Belgrade is due to host the EuroPride march on Sept. 17, an event staged in a different European city each year. But President Aleksandar Vucic said on Saturday it would be cancelled or postponed, citing reasons such as threats from right-wing activists.
Sunday's protest against the EuroPride event, held during a procession to mark a religious holiday, was led by clergy from the Serbian Orthodox Church, some of whose bishops say the Pride event threatens traditional family values and should be banned.
"Save our children and family," read one of the banners held up by protesters on Sunday, some of whom also carried crosses.
Others who joined Sunday's march chanted slogans in support of far-right or nationalist causes.

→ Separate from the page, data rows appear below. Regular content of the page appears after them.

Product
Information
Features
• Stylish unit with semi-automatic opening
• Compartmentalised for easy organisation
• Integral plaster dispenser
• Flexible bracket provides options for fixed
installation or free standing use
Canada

Some waved Russian flags, a show of support for Moscow, Serbia's traditional ally, as the Belgrade government tries to balance its ambition to join the European Union with its longstanding ties with Russia and China.
The president said on Saturday EuroPride would be scrapped or held later for safety reasons. Alongside threats from what he said were right-wing "hooligans", he cited issues such as an ongoing dispute with Kosovo and the energy crisis.

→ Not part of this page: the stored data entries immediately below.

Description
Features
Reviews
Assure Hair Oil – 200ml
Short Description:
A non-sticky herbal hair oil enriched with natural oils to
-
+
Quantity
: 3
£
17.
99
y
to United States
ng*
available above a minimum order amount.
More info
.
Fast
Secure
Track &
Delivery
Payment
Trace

"It will happen but in some other and happier time," he said of the EuroPride event.
A U.N. representative in Serbia criticised Belgrade's ban on EuroPride. "It would go against Serbia's international human rights commitments," Francoise Jacob, the U.N. resident coordinator in Serbia, said in a statement.
Previous Serbian governments have banned Pride parades in the past, drawing criticism from human rights groups and others. Some Pride marches in the early 2000s also met with fierce opposition and were marred by violence.

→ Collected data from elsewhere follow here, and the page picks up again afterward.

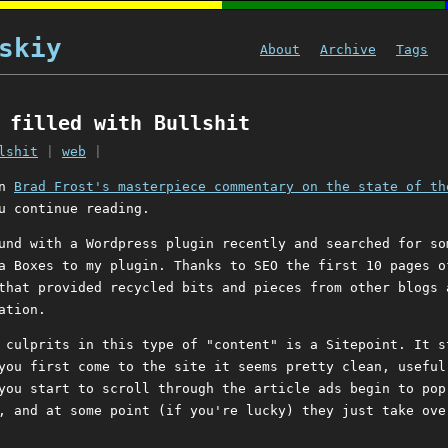
skiy
About
Archive
Tags
 filled with Bullshit
lshit
|
web
|
en
Brad Frost's masterpiece commentary on the state of th
u continue reading.
und with a Wordpress plugin recently and searched for so
a Boxes to my plugin. Thanks to SEO the first 10 pages o
that provided recycled bits and pieces from other blogs 
ation.
 culprits in this type of "content" is a Sitepoint. It s
you first come to the site it seems pretty clean, useful
you start to scroll through the article ads begin to pop
, and at some point (if you're lucky) they just take ove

But recent Pride marches in Serbia have passed off peacefully, a change cited by EuroPride organisers as one reason why Belgrade was chosen as the 2022 host. Copenhagen was the host in 2021.
Serbia is a candidate to join the EU. But to become a member, it must first meet demands to improve the rule of law and its human and minority rights record, and must root out organised crime and corruption and mend ties with Kosovo.